Gunung Yaksi adalah milik pribadi. Tepatnya, milik Chae Joochul. Tentu saja, aku menyusup ke tempat ini secara diam-diam. Mungkin, sebagian dari diriku berharap untuk ditemukan.

Namun, hari ini adalah hari ketujuh sejak aku tinggal di gunung ini. Belum ada yang menemukanku.

Bahkan tidak ada patroli, yang sering dilakukan oleh pihak swasta. Ingin tahu mengapa hal ini terjadi, saya mencari tahu alasannya di jam tangan pintar saya. Alasan terbesarnya adalah perang melawan iblis, tetapi tampaknya, Chae Joochul sebagian besar telah meninggalkan gunung ini.

Setelah saya mengetahuinya, saya dengan senang hati menjelajahi gunung dan mencari segala macam tumbuhan.

Untuk memanen 'Daun Singa' yang tumbuh di tepi tebing, saya memanjat tebing yang curam. Untuk mencari 'Creon', saya melintasi habitat yang penuh dengan binatang buas. Dan untuk melindungi 'Memory Apricot' yang berhasil saya dapatkan dengan susah payah, saya bertarung dengan monster.
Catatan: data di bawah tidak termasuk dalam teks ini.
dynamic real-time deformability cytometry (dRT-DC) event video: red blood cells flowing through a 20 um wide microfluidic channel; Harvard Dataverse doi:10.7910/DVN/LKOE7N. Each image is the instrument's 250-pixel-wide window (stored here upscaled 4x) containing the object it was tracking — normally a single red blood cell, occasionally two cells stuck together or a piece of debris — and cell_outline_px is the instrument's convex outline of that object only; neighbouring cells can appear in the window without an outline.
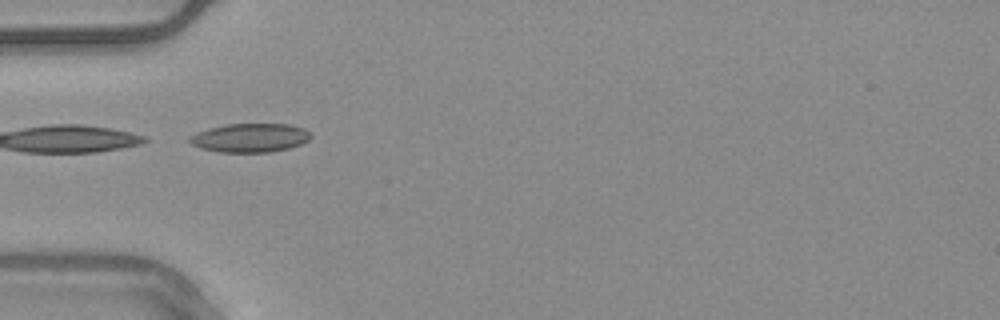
{"species": "common noctule bat (a hibernating species)", "species_latin": "Nyctalus noctula", "temperature_condition": "warm", "stored_images_in_passage": 4, "camera_frame_rate_fps": 3000, "um_per_image_px": 0.085, "animal": {"sex": "male", "body_mass_g": 20.4}, "frame": {"image": 1, "passage_image": 1, "time_ms": 0.0, "image_size_px": [1000, 320], "cell_outline_px": [[312, 136], [308, 140], [300, 144], [288, 148], [268, 152], [220, 152], [200, 148], [192, 144], [188, 140], [188, 136], [196, 132], [208, 128], [228, 124], [288, 124], [304, 128], [312, 132]], "centroid_in_image_um": [21.24, 11.7], "position_along_channel_um": 63.8, "area_um2": 20.4}}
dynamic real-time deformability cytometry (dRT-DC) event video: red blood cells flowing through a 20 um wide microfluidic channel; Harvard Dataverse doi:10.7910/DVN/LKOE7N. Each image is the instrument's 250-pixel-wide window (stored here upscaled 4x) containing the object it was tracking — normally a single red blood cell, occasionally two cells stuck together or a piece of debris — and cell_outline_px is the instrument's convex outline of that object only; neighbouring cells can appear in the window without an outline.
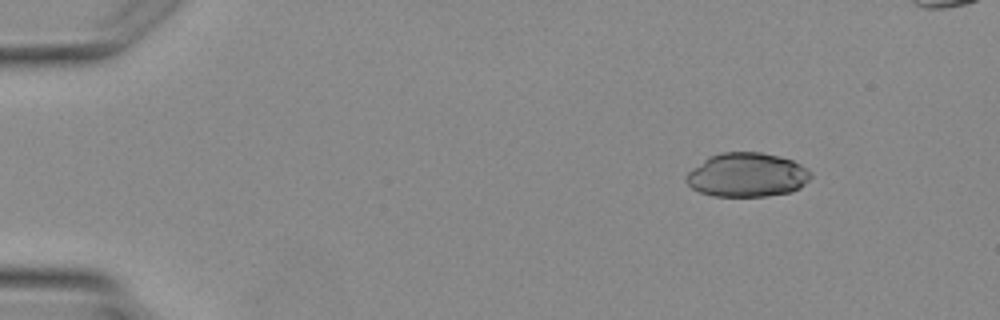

Meskipun secara fisik saya kelelahan, saya mampu mempertahankan kesehatan mental yang baik. Ini karena aku tertidur dalam keadaan kelelahan, dan karena itu tidak bisa bermimpi. ....

"... Oh?"

Ketika saya sedang berkeliaran di gunung untuk mencari ramuan seperti biasa, ramuan yang bersinar memasuki mata saya.

Saya dengan cepat melesat ke arah cahaya itu. Di sana, saya menemukan sekuntum bunga yang indah. Bunga yang memancarkan cahaya biru dengan kuncup yang dikelilingi kelopak putih.

Saya tidak tahu apakah bunga ini adalah tanaman obat atau bukan. Saya bahkan tidak tahu nama bunga ini. Namun, jam tangan pintar saya tahu.

Saya mengambil foto bunga itu dengan jam tangan pintar saya dan mencarinya di [Ensiklopedia Herbal].

===

[Pencari Awan]

-Bunga biasa. Meskipun penampilannya mungkin menyebabkan orang salah mengira itu adalah ramuan, tidak ada efek rinci yang tercatat darinya. Ini menyebabkan sakit perut saat dikonsumsi.

===

Meskipun ini adalah apa yang tertulis pada jam tangan pintar, saya harus mencobanya untuk memastikannya. Saya mengubah Aether menjadi bentuk sekop dan menggali Cloud Seeker dari akarnya. Kemudian, saya mengunyahnya tanpa ragu-ragu.

"Argh, perutku."

Seketika itu juga, aku merasakan sedikit sakit di perutku. Tapi ketika aku memejamkan mata dan menikmatinya, aku merasa seperti mengetahui efek tersembunyi dari ramuan ini.

Saya membuka buku catatan saya.

Di dalamnya terisi dengan beberapa ramuan yang saya temukan di gunung.

[Macorong - Kemajuan Menghafal: 100%. Ramuan ini sendiri tidak memiliki efek, tapi jika dicampur dengan ramuan lain, ia memiliki potensi untuk menyembuhkan berbagai penyakit].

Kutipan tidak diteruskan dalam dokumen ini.